A guerra ao Irã, além de uma insanidade geopolítica, tende a pressionar combustíveis, alimentos e cadeias globais. O impacto de aventuras militares quase sempre cai primeiro sobre os pobres, nos Estados Unidos e no sul global.
A esquerda brasileira precisa dizer isso com clareza.
O bolsonarismo, sim, é aliado de Trump. Quem defende a democracia no Brasil deve defender soberania, paz, estabilidade e relações internacionais pragmáticas.
Não há contradição entre anti-imperialismo e diplomacia inteligente. A contradição está em confundir o povo americano com o trumpismo, ou em entregar ao bolsonarismo o monopólio da conversa com os Estados Unidos.
Quanto custa medir o pulso do Brasil
Vale lembrar que a Quaest é uma das pesquisas mais profissionais do país. Seu custo declarado foi de R$ 433 mil, valor entre os mais altos do mercado, ao lado da Datafolha.
Dinheiro não é tudo, evidentemente. Pesquisa cara não é automaticamente pesquisa certa.
Mas pesquisa nacional séria exige estrutura, amostra, equipe, campo, controle, metodologia e transparência. Tudo isso custa dinheiro.
Olhei os dados abertos do TSE e separei apenas as pesquisas que custaram mais de R$ 50 mil. Abaixo disso, em levantamento nacional, é preciso redobrar a cautela antes de tirar grandes conclusões.
A AtlasIntel, por exemplo, é muito respeitada e opera com custo menor porque adota outro método, baseado em internet. Isso não significa menor qualidade.
Significa outra metodologia, com vantagens, limites e desafios próprios.
Esse debate é importante porque o público costuma tratar pesquisa como previsão de futuro, quando ela deveria ser lida como fotografia do presente. A professora Maíra Goulart, da UFRJ, costuma lembrar uma nuance essencial nas conversas que temos no Jornal da Fórum: o objetivo da pesquisa não é adivinhar o resultado da eleição, mas medir a opinião pública no momento em que ela é feita.
Parece simples, mas pouca gente entende.
Pesquisa não é bola de cristal. É termômetro.
E, neste momento, o termômetro da Quaest mostra que Lula voltou a respirar.
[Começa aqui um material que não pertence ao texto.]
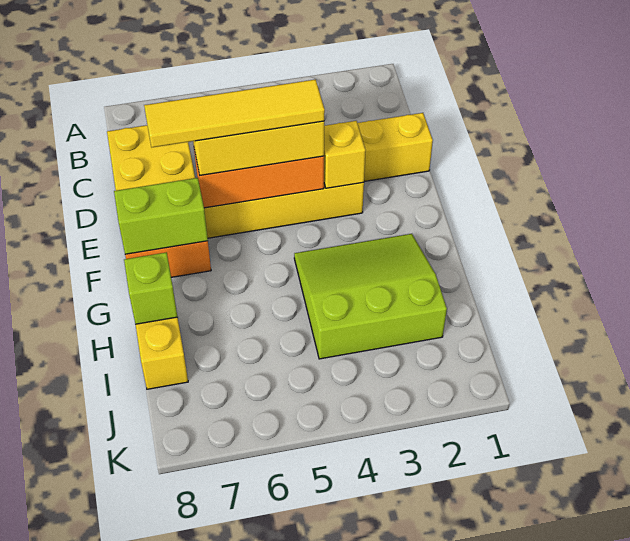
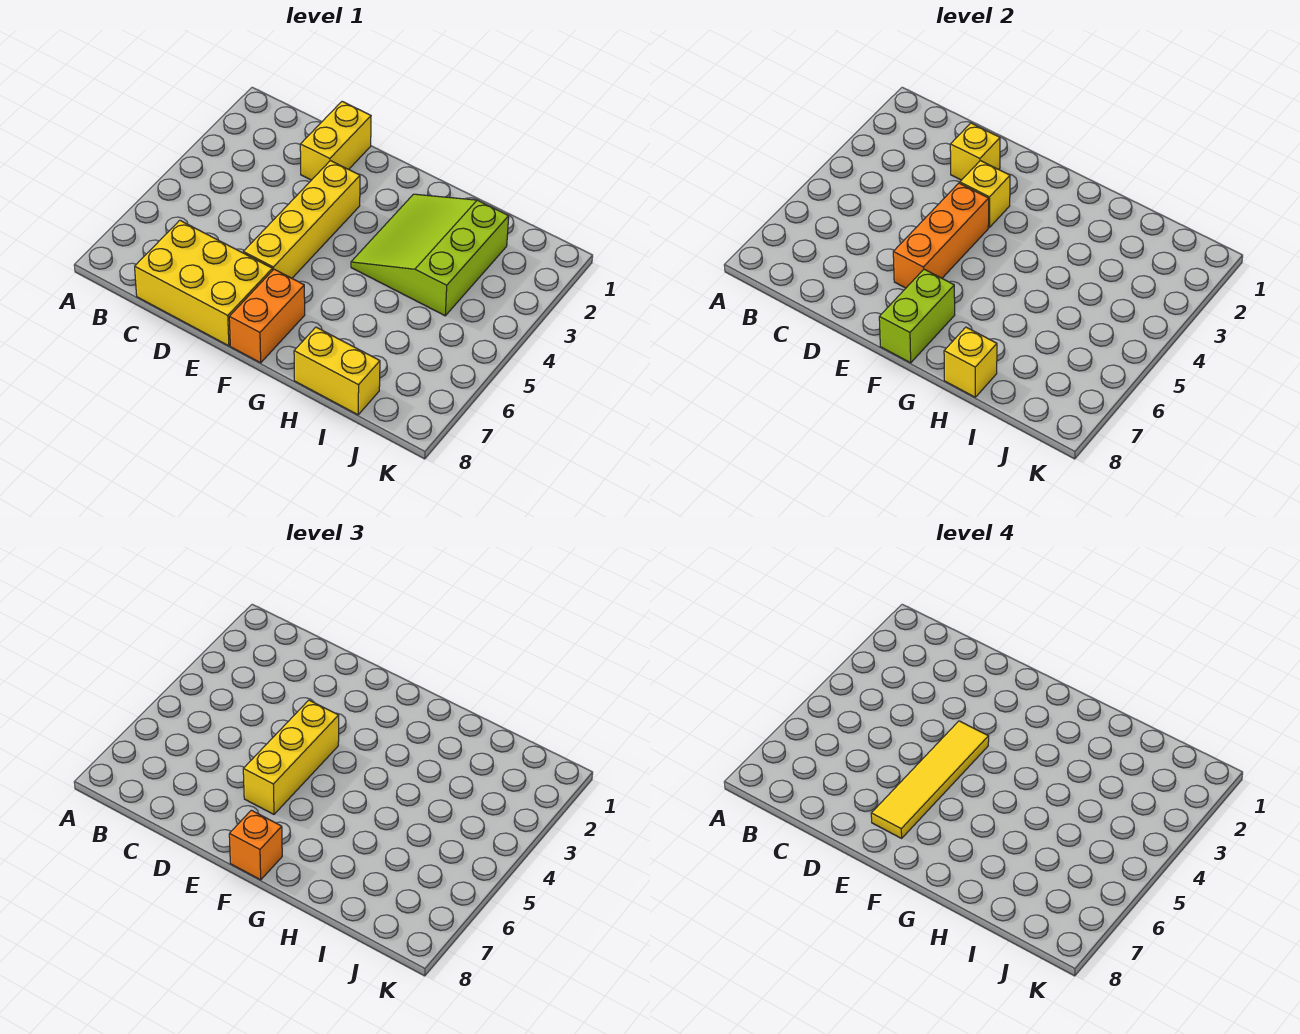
none -> yellow brick D2 level 2
none -> orange brick F8 level 3
lime brick H8 level 2 -> yellow brick H8 level 2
O lado obscuro de Flávio, que o brasileiro ainda não conhece
O resultado da Quaest aparece em um momento delicado para Flávio Bolsonaro. As denúncias envolvendo figuras de seu entorno político, incluindo Ciro Nogueira e seu marqueteiro, já começaram a produzir ruído na praça pública.
Esse é apenas o começo.
Flávio Bolsonaro ainda não foi realmente apresentado ao Brasil profundo. Lula tem a vida devassada há décadas.
Seu passado, sua família, seus irmãos, seus filhos, seus amigos, seus endereços, seus erros e suas virtudes foram examinados até o limite da obsessão nacional. Acabou de sair o segundo volume da biografia escrita por Fernando Morais.
Para parte do Rio de Janeiro, o passado político de Flávio é mais conhecido. Para o resto do país, porém, ele ainda é uma figura relativamente nebulosa.
As suspeitas e denúncias envolvendo seu entorno, suas relações políticas no submundo fluminense e os personagens que orbitam sua trajetória tendem a ganhar peso numa campanha nacional. Tenho a impressão de que o brasileiro médio não vai gostar do que vai ver.
O que vem agora
A Quaest não autoriza euforia. A eleição segue duríssima, e a disputa de 2026 tende a ser brutal.
Agora todas as atenções se voltam para o Datafolha. Se vier no mesmo tom, consolida uma onda positiva para Lula.
Se vier mais negativo, a Quaest já terá cumprido o papel de neutralizar parte do pessimismo. De toda forma, o cenário se desanuvia para a frente ampla democrática.
Essa frente vive, naturalmente, momentos de tensão diante da possibilidade de um retrocesso democrático profundo. A extrema direita liderada por Flávio Bolsonaro promete anistia completa aos golpistas e adesão total à Casa Branca de Donald Trump.
Essa adesão significa, na prática, apoiar uma política internacional marcada por genocídio, extermínio de civilizações, guerra permanente, divisão do mundo em blocos, fome, imperialismo, bloqueio ao avanço do multilateralismo, hostilidade ao livre comércio e desprezo pela soberania dos povos.
O Brasil já sabe o custo histórico desse caminho.
Depois de uma semana de neurastenia, a Quaest lembra que a democracia brasileira, embora sob risco, ainda demonstra vigor suficiente para resistir por mais um ciclo presidencial.